Media should leave fake news to professionals
Published 6:30 am Tuesday, February 21, 2006
By Staff
We learned more about the me-me-media than about Vice President Dick Cheney from his Feb. 11 quail hunting mishap at the 50,000-acre Armstrong Ranch.
Cheney's disdain for the media and arrogance in general are well-documented, which is perhaps why the media piled on so horribly, taking what could have been a minor story and fanning it into a week-long avalanche of negativity.
You knew “The Daily Show” would have a field day, but what was Washington Post reporter Dana Milbank thinking?
Milbank appeared on MSNBC to provide measured analysis of the fallout - in a blaze orange stocking hat and matching reflective vest to emulate a hunter in danger of being gunned down by Cheney.
Dana, leave the fake news to The Onion or to Jon Stewart's capable correspondents.
Print media has enough credibility problems without you making news, colorfully compared to a “Hooters parking attendant” and a “colorblind ‘Where's Waldo' wannabe.”

> [Assignment]:
Decide whether each statement below agrees with the text on the Cheney hunting coverage. Answer yes or no for each and quote the words of the text that decide it.
1. The hunting mishap took place on a ranch of 50,000 acres.
2. Dana Milbank gave his analysis of the fallout on CNN.
3. The writer expected "The Daily Show" to pass over the story.

> [Available data]:
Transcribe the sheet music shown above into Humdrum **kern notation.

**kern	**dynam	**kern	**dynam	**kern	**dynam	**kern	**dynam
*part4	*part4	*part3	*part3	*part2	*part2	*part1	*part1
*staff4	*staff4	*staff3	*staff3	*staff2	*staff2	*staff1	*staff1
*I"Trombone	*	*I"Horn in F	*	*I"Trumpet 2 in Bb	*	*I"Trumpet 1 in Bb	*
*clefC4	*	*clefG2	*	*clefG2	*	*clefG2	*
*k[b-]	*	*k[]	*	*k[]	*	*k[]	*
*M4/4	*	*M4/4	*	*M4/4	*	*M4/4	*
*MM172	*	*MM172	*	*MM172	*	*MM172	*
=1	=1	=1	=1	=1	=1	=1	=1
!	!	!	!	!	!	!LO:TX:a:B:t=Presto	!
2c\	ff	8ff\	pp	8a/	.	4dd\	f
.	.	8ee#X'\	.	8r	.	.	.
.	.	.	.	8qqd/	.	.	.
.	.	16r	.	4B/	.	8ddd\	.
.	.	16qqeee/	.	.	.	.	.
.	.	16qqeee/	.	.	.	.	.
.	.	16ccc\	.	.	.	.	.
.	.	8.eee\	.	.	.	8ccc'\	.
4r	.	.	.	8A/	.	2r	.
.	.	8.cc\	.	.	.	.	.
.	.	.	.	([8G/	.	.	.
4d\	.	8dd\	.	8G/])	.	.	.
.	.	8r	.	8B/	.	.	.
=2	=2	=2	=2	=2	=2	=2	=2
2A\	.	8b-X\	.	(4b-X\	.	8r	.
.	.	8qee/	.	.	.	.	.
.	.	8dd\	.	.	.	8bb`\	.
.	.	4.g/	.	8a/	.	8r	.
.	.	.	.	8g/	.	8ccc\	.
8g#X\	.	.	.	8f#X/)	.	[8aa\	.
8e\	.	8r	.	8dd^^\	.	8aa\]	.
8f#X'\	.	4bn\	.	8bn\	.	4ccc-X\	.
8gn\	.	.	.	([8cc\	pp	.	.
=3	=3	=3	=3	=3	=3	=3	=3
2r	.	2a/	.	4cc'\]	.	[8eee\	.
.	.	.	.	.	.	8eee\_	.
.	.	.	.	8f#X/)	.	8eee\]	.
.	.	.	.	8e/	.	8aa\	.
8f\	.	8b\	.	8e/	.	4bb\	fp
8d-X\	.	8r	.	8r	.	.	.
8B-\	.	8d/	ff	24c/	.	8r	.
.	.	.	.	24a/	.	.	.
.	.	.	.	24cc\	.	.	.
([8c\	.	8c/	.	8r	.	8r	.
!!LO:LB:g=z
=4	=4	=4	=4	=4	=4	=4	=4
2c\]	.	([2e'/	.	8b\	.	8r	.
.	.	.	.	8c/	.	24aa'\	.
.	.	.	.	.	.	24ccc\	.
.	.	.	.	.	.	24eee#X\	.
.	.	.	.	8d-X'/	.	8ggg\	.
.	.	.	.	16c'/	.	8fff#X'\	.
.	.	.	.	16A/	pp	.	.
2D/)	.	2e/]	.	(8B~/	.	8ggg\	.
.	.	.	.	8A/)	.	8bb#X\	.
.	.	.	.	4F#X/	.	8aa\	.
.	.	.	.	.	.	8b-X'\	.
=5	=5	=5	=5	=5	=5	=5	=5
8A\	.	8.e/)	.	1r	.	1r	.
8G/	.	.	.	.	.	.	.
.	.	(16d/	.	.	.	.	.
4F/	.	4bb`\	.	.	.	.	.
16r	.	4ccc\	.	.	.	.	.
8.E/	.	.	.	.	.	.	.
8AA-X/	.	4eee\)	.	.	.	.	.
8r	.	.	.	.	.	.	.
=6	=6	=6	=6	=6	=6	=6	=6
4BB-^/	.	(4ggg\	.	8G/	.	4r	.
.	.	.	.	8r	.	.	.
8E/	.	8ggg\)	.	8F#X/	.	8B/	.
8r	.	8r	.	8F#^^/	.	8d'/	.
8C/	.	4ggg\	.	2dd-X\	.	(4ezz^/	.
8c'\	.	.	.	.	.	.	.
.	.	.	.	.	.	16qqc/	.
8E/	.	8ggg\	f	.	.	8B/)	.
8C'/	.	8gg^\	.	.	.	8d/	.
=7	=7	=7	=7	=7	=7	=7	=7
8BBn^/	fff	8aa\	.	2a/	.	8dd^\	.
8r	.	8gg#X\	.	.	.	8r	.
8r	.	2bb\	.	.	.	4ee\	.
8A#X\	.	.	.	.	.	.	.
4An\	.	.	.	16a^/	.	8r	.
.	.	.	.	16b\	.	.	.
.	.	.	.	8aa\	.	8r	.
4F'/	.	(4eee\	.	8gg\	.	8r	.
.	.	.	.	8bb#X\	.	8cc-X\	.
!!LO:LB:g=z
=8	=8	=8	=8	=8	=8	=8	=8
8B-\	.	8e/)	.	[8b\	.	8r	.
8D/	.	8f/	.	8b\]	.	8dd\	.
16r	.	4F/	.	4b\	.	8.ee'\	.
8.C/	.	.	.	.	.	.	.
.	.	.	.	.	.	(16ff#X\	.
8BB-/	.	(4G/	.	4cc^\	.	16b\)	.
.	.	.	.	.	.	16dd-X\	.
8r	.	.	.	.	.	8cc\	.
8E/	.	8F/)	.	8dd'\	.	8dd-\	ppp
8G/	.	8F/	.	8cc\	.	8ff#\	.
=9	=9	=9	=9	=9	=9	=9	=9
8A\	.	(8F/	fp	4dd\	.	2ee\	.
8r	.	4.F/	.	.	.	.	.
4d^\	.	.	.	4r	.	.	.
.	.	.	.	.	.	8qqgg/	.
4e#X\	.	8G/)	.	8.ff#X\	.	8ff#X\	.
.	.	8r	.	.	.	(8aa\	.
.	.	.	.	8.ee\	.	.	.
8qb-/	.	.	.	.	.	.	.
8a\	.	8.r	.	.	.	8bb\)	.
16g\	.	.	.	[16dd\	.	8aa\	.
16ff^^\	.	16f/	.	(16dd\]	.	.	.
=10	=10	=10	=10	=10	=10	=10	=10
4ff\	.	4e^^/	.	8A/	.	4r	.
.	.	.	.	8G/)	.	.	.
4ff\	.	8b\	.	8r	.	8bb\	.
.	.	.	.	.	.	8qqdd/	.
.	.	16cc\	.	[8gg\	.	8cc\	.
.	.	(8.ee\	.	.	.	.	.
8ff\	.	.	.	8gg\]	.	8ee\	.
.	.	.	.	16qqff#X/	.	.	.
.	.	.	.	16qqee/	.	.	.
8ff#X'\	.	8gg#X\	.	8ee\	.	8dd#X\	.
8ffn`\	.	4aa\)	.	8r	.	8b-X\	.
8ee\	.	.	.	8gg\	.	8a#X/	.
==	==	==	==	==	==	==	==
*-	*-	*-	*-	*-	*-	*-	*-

> [Response to the exercise]:
1. Yes: "from his Feb. 11 quail hunting mishap at the 50,000-acre Armstrong Ranch."
2. No: "Milbank appeared on MSNBC to provide measured analysis of the fallout"
3. No: "You knew “The Daily Show” would have a field day"